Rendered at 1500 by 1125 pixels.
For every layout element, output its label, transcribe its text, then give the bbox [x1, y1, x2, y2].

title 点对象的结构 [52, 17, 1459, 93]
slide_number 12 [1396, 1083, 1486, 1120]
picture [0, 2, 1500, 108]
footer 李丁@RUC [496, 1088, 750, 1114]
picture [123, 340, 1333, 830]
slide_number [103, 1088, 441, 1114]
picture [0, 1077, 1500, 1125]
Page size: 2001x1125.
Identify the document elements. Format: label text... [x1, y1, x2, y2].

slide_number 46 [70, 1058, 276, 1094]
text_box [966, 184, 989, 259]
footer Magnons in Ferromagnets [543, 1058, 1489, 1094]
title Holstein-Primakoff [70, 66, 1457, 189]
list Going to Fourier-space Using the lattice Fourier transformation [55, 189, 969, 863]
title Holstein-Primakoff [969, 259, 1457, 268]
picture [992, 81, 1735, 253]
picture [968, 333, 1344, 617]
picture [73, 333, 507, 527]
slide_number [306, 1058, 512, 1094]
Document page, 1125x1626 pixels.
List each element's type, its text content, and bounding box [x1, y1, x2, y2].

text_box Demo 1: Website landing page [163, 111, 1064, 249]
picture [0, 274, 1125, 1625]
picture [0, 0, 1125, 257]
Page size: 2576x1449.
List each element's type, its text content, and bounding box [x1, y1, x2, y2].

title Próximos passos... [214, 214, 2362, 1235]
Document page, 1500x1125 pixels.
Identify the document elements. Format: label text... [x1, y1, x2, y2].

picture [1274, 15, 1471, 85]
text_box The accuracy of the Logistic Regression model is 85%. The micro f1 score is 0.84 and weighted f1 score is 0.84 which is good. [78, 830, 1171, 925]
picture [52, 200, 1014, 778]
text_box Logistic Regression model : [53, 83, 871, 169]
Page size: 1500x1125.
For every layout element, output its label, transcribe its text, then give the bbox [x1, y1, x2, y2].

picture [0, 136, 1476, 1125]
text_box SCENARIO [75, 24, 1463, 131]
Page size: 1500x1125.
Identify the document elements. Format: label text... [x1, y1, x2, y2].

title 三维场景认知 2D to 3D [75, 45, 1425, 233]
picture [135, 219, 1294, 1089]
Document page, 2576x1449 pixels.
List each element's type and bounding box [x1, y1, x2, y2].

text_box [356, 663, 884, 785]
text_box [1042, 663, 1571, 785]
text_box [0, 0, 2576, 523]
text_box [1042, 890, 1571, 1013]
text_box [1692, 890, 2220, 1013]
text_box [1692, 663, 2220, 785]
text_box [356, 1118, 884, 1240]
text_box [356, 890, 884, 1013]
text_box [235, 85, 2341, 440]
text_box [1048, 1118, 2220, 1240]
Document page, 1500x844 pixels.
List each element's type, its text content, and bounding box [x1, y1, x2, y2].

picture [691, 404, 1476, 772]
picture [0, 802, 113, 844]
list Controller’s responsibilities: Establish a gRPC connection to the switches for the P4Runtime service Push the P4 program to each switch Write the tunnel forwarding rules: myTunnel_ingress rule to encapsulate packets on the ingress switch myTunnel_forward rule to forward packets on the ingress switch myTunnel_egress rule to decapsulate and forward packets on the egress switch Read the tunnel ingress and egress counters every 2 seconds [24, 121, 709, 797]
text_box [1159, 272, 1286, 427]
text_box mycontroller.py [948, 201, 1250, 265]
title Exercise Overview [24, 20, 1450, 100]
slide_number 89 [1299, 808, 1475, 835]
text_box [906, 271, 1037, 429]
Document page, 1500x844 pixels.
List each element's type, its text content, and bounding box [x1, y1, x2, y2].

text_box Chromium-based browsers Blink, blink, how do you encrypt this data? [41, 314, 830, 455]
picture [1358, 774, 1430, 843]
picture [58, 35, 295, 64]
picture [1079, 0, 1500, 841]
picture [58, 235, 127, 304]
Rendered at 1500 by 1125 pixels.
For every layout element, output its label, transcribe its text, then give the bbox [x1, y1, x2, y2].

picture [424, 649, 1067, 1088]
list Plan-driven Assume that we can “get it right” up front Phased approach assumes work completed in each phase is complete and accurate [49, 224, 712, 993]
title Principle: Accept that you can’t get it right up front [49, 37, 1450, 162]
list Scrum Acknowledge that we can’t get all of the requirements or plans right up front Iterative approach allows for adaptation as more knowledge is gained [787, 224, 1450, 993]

• • • • •

Task description >> Count every line of the records that holds the string "pixels". Write only the total.

Output below >> 7